New member first question

Hello all.

New member here, leaving early AM to travel 600m North to collect a reasonably clean '85 VF1000F2, had my brother [local] look at it he reckons 10’000km showing is almost certainly accurate.

Please anticipate many questions, my current bike of last 8 yrs is a 1969 Triumph TR6, a nice and well sorted machine that makes all of 42 BHP at 6500 RPM !!!

Not that I ever rev it that hard, mostly getting maximum of maybe 30 BHP so I reckon I will notice a difference in performance with the VF ?[:D]

This seems a good forum, pls be patient, I do have metric tools which is a good start I guess.

First question:

Tyres are I believe to be 120/80V18 and 140/80V17, are radials available and are they worth presumed extra cost ?

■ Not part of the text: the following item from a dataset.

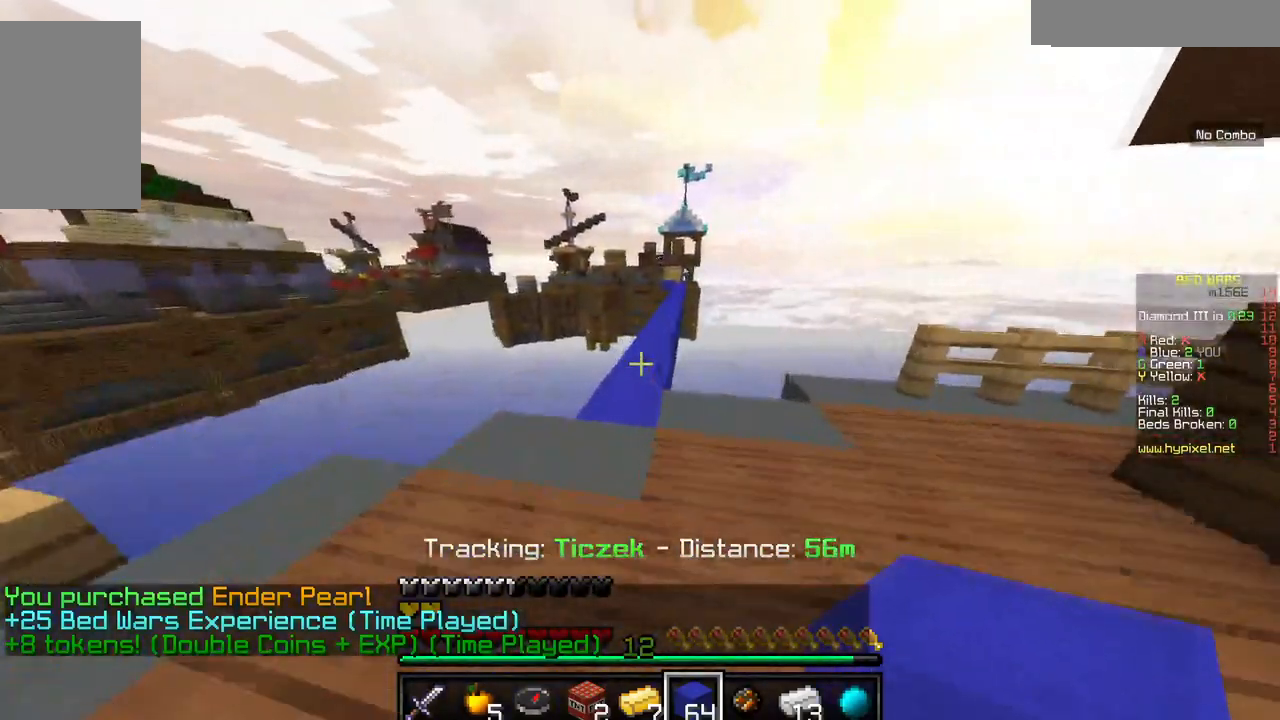
{"keys": ["w"], "mouse": [], "events": [[34, "a", "up"]]}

I can live with crossply tyres, will be doing mostly fairly moderate speed touring in dry weather.

Comment re brands and types would be welcome, I can get Bridgestone, Dunlop, Pirelli etc locally.

Cheers T

Bridgestone BT45 as good as anything on these bikes have done trackday with them and they good for everyday use HAPPY V4 DAYS

Thx Andy, bike is fetched from afar and I have now spent a couple of non stress days getting it ready for recommissioning.

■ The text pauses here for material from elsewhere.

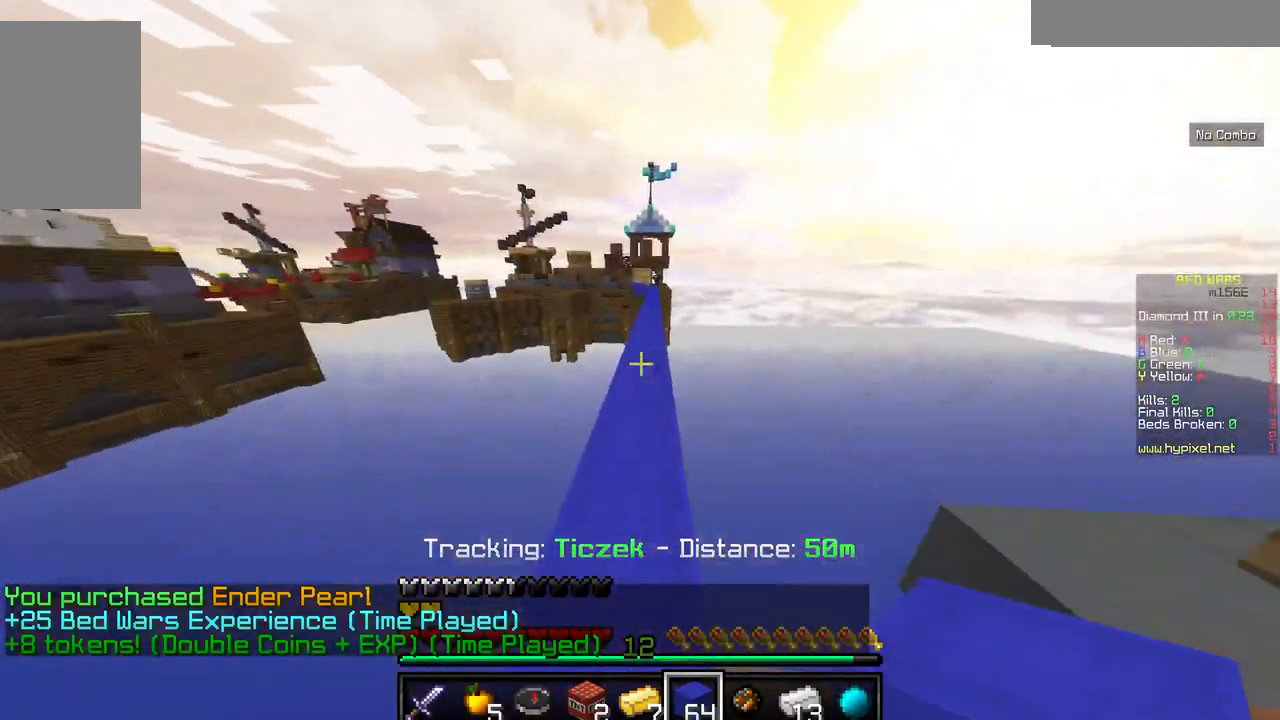
{"keys": ["w"], "mouse": [], "events": []}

I had expected to be challanged in reverting from British bike mindset to Japanese design and that proved true, I worked as a Mechanic at Jap dealers back in the early '80’s so am not unfamiliar, we worked on stuff like FJ1100 Yams and the like.

The Honda sure is an eye opener though, the first water cooled bike I have ever owned and I can honestly say the first with a decent frame and suspension.

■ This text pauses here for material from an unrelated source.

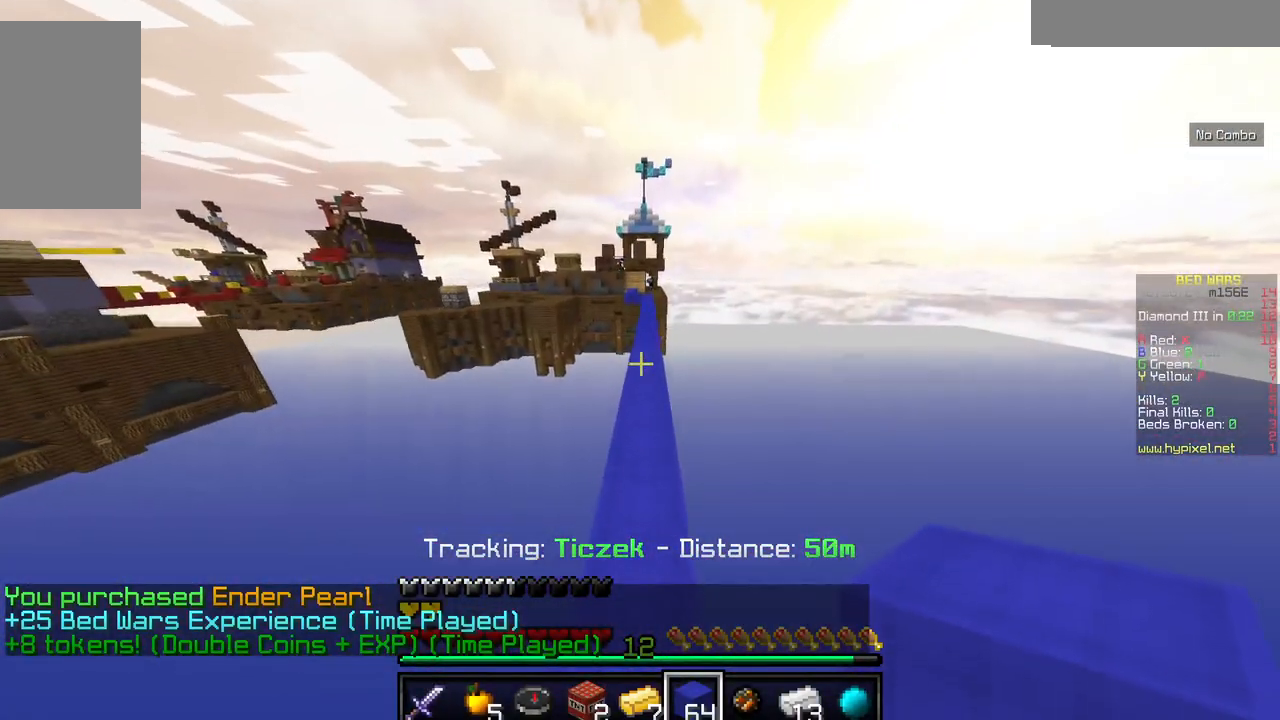
{"keys": ["w"], "mouse": [], "events": []}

I raced Z1 Kawasakis back when they were the best, the frame and suspension were OK as a road bike but bump the power up [easy to do] and on slick tyres the chassis was way overmatched.

Exciting two days with the Honda, the tank has rust but not too bad, I have the use of an optic fibre TV thingy which gave a good view of the tank internal.

I have flushed old fuel and some rust with alcohol and will buy a heap of 1/4" nuts and scour loose rust by shaking the tank then repeatedly flush/shake with detergent and water and then fresh water before again dehydrating with alcohol before treating with Phosphoric acid type “rust” converter.

I have removed idle mixture screws from all four carbs and drained the float bowls whilst spraying carb cleaner into the idle circuits, got some orange water out of two carbs.

Three of the four carbs had idle mixture screws set at two full rotations + 15 deg from bottomed, the other probably 20 deg further in.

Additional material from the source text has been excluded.